The Apetizer

"The fine art of food cannot be understood
by your logical mind..
It can only be understood by your palette..."

Yohoo...
At last, we've made this happen in the REAL world..
This is just a simple blog made by two food cravers or
you can say "Food Connosiour"..( oh, I love that word! )
An this contains all the result of our heavenly mission to
taste the tastiest of this whole globe << that's what we aim.
But for now, we hope that all of you will satisfy with
Indonesia only.
Well, our first mission is to conquer Jakarta first and
then the others will follow.
So, for all of you in Jakarta, prepare for our assault!

To make it short..
"Food is not just a bunch of something to fill our stomach,
but it is a piece of masterpiece.."

Make this as your favorite quote guys..

So, hail all food connosiours!!

~Mr. Vee~



Let's wait for Ms. Nicks' posting..



27 August 2008

Kalbi

Finally, I can open this blog and create my first posting..
First of all, I'm the kind of person who never measure ingredients when I cook (except when I bake) so, I'm really sorry if I don't really have the excact measurement for the recipe.. Besides, we are created with great tastebuds, use it guys..
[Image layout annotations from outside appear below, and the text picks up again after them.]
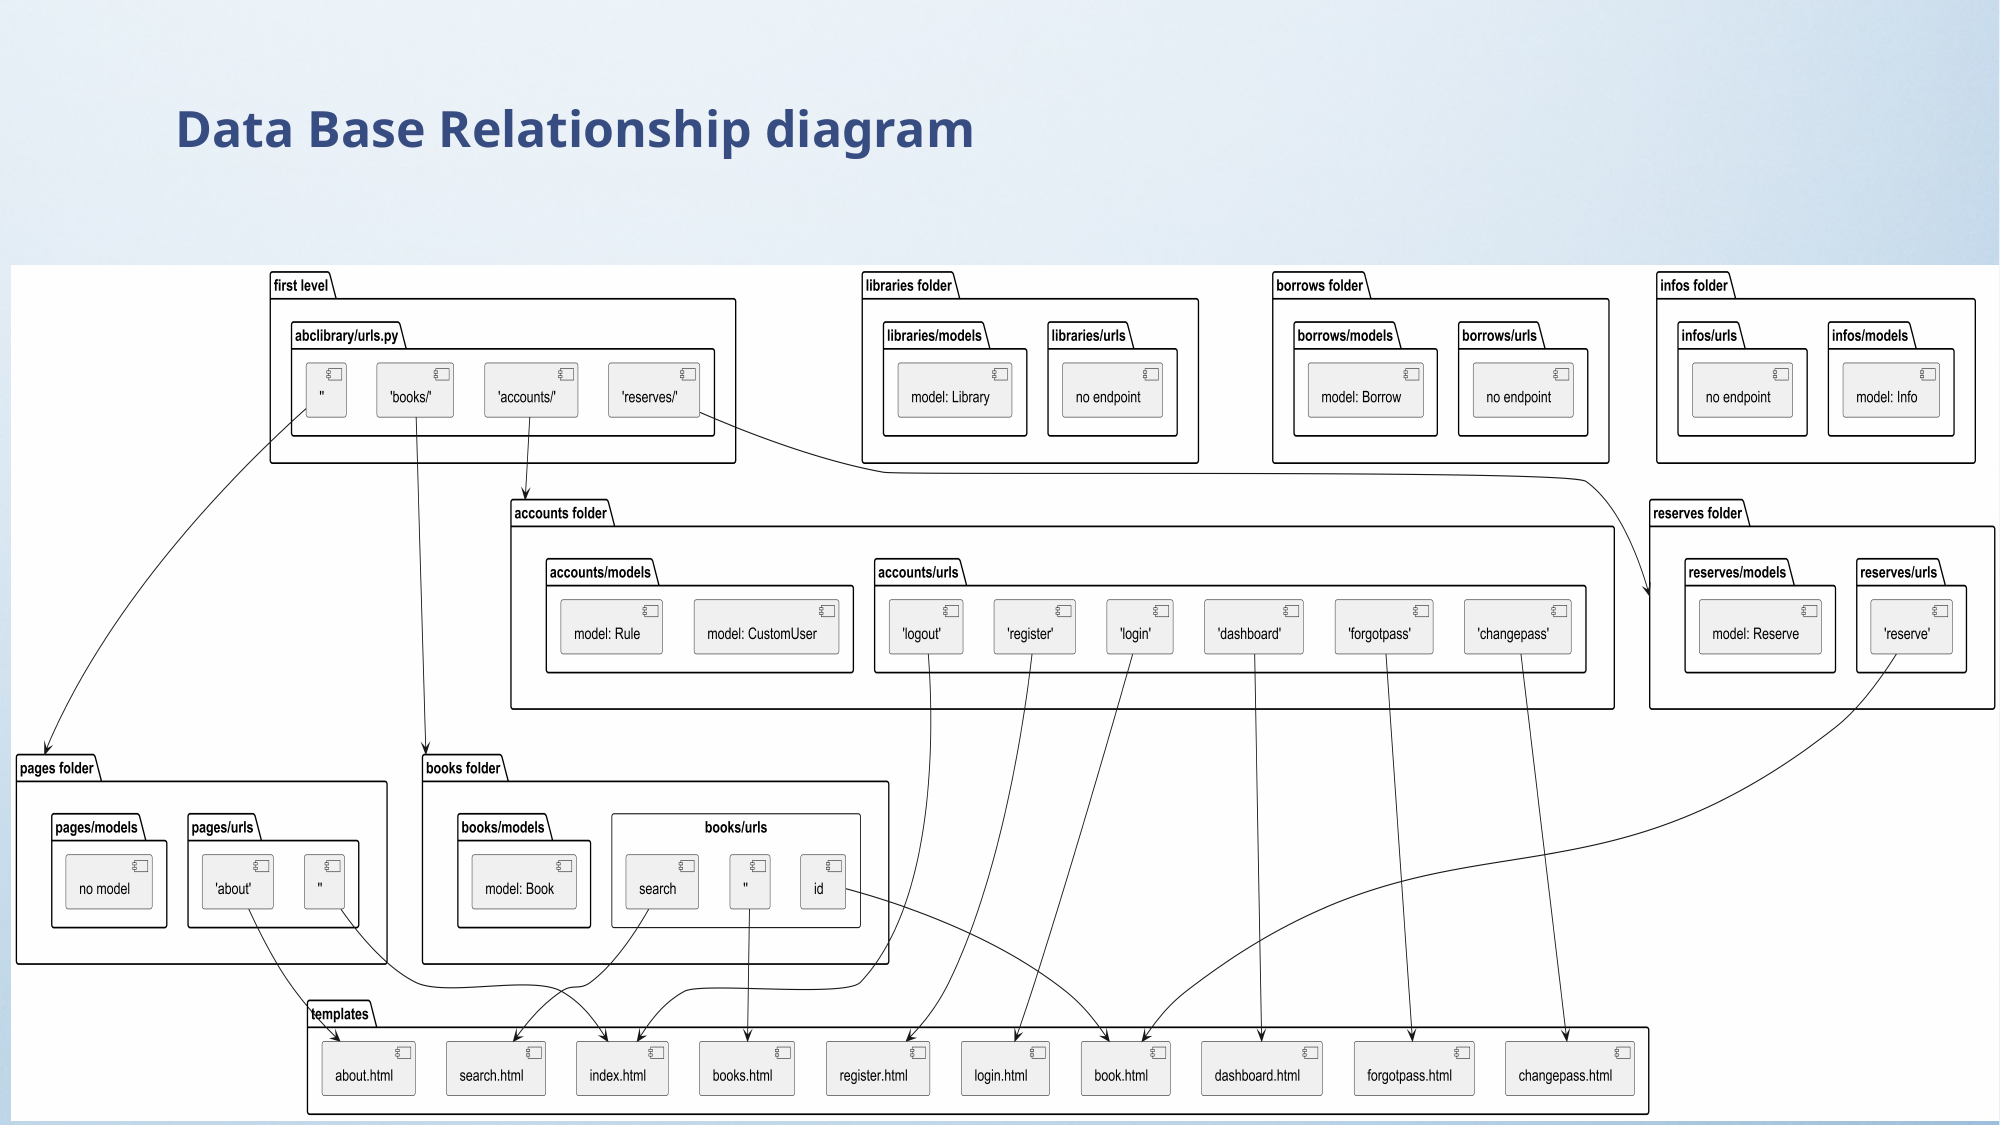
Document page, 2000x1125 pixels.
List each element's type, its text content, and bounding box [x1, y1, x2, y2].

picture [0, 0, 2000, 1125]
text_box Data Base Relationship diagram [161, 89, 1047, 165]
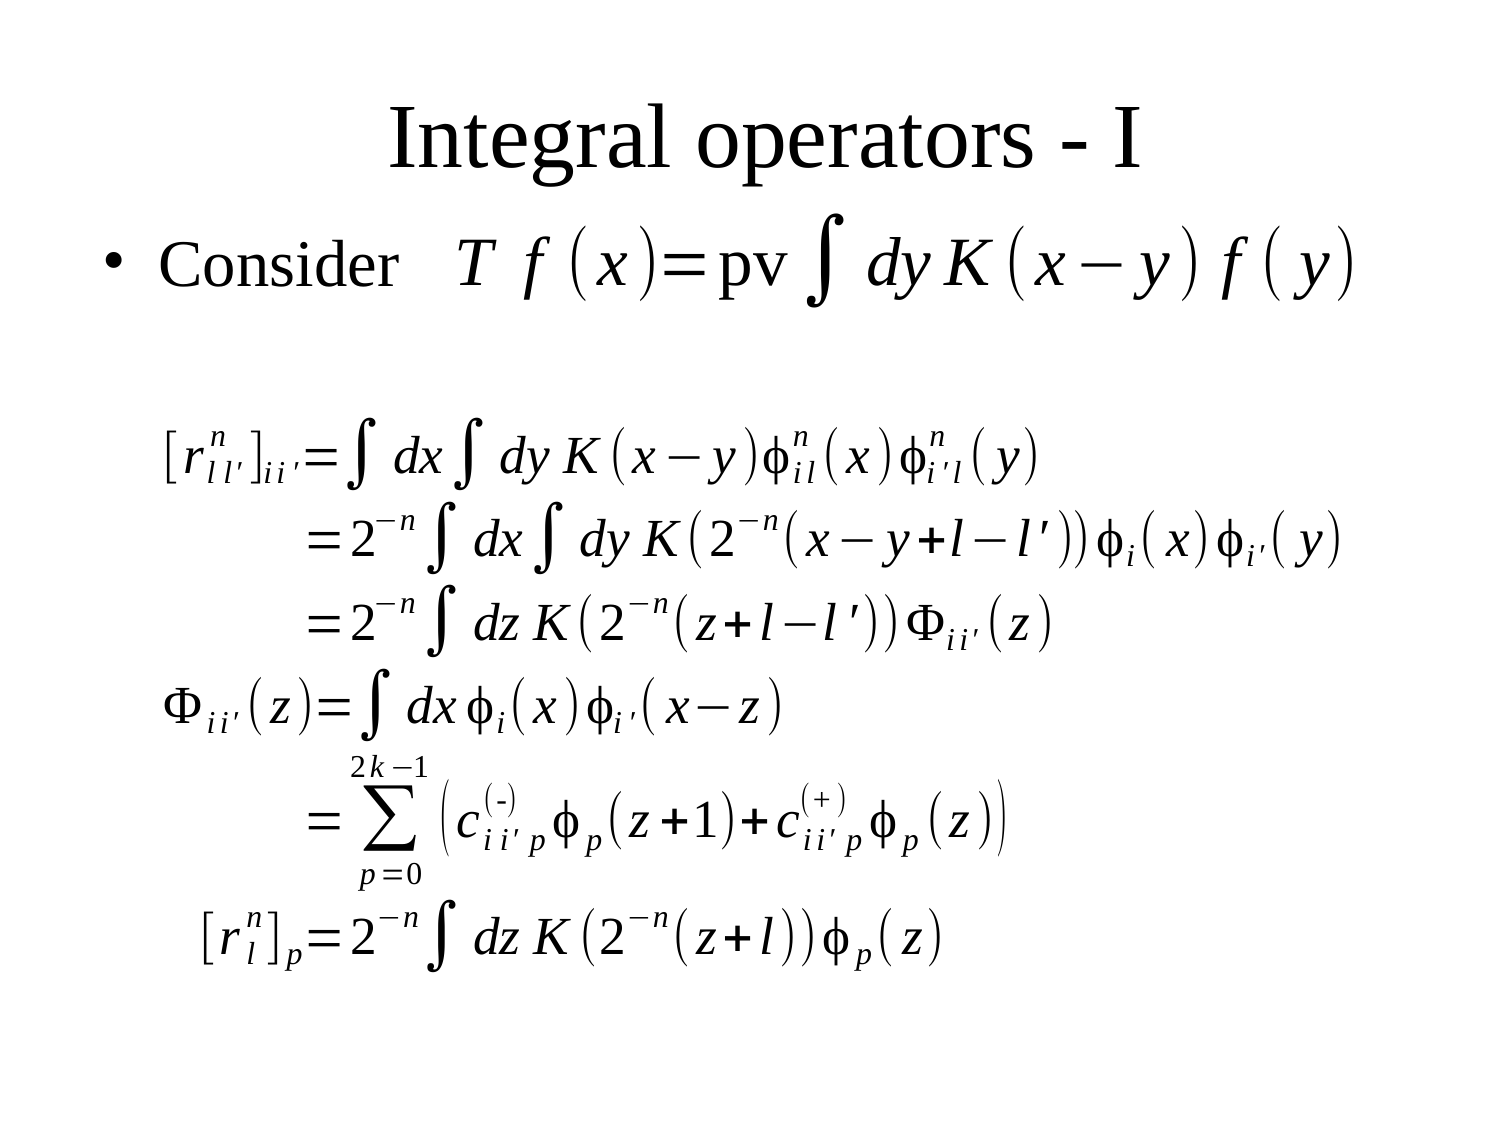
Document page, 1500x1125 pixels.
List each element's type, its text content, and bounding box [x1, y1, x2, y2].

chart [150, 412, 1358, 976]
chart [436, 207, 1376, 313]
list Consider [87, 212, 1363, 888]
title Integral operators - I [112, 37, 1388, 225]
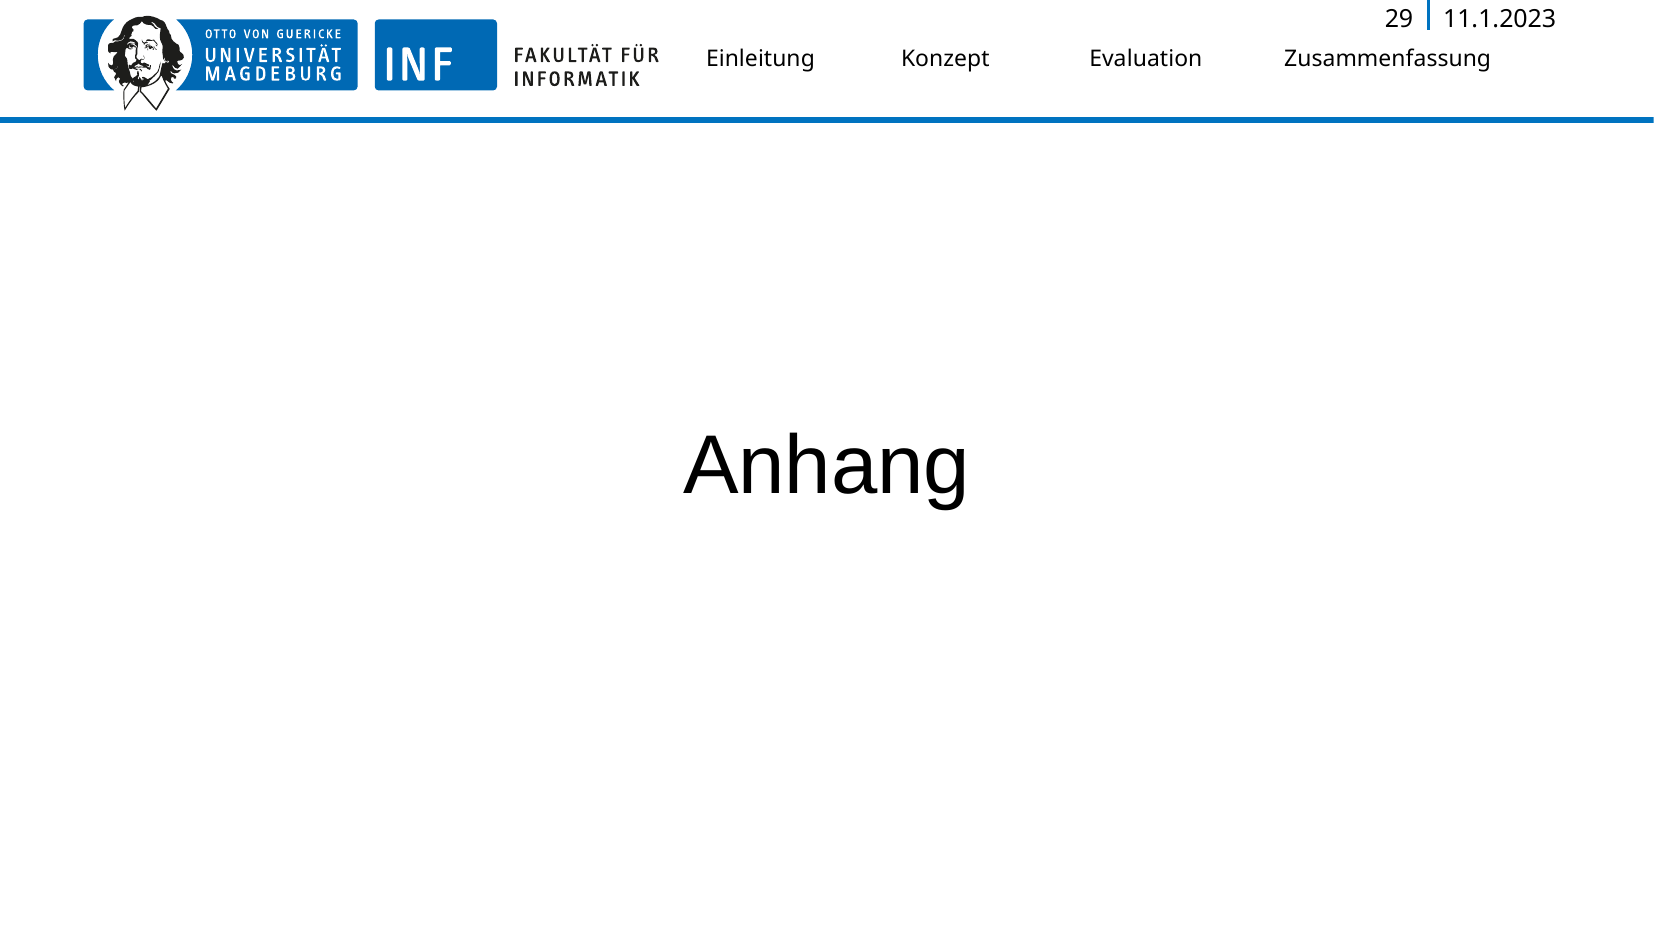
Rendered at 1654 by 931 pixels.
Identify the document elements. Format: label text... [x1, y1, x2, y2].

list Anhang [646, 382, 1007, 548]
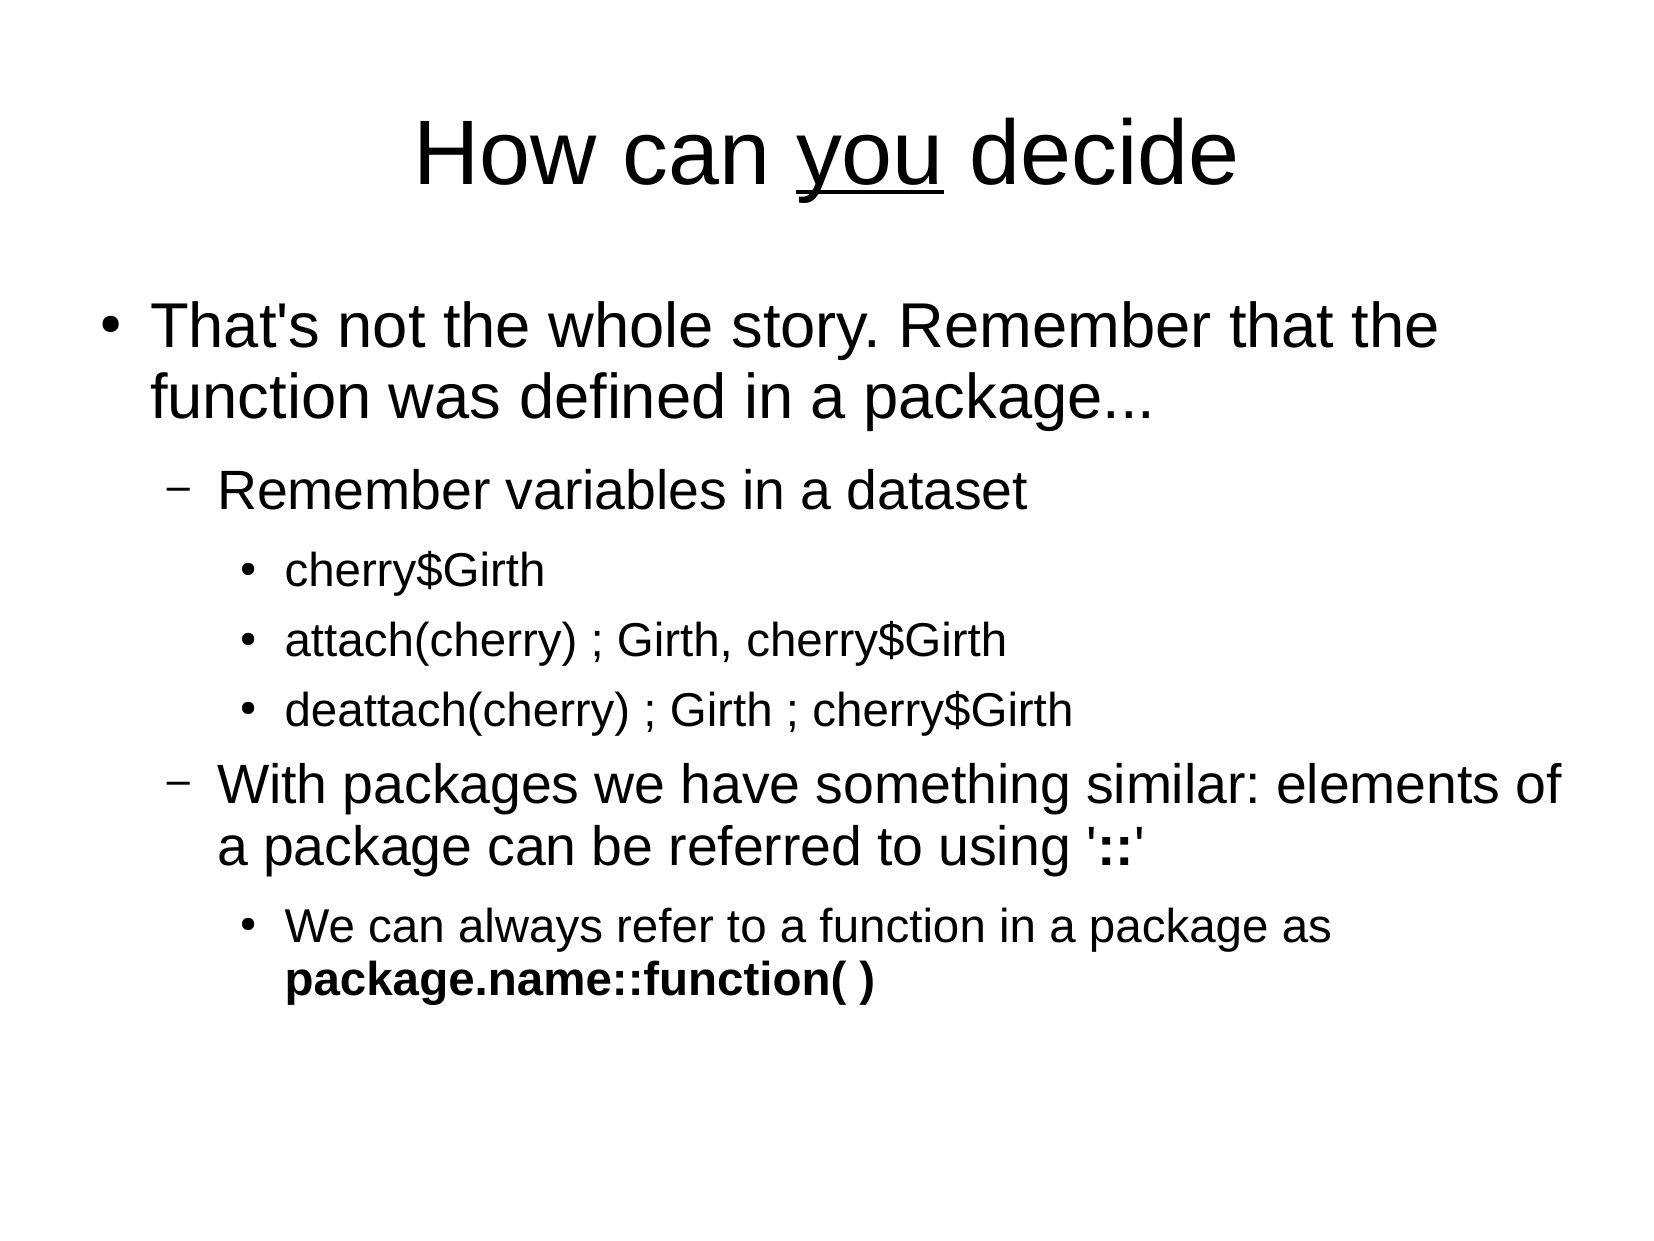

I'm gonna post a recipe for kalbi (short ribs). It's originally a Korean dish. I first make it for my friends and since they like it so much I'm gonna share this recipe to you guys.. enjoy!


ingredients:
- 2 lbs short ribs
- 1 cup of soy sauce
- 2 korean pear, take the juice only
- 2 cloves of garlic, grated or finely chopped
- 2 tbsp. sesame oil
- 1 bundle of scallions, chopped it your way
- toasted sesame seed
- about 5 tbsp of honey (add more if you like sweet)
- 5 tbsp. sugar
- 1/4 cup of mirin (optional)

combine all the ingredients in a bowl and marinade the short ribs for about 4 hours, spare some scallions and sesame seed for garnish. if you don't have time, 2 hours should be enough. brush some oil on a nonstick pan. using medium heat, place the short ribs on the pan. when it is half cooked, brush the marinade on the kalbi and cook it again untill it browns with grill mark. take it out and garnish with some sesame seeds and scallions.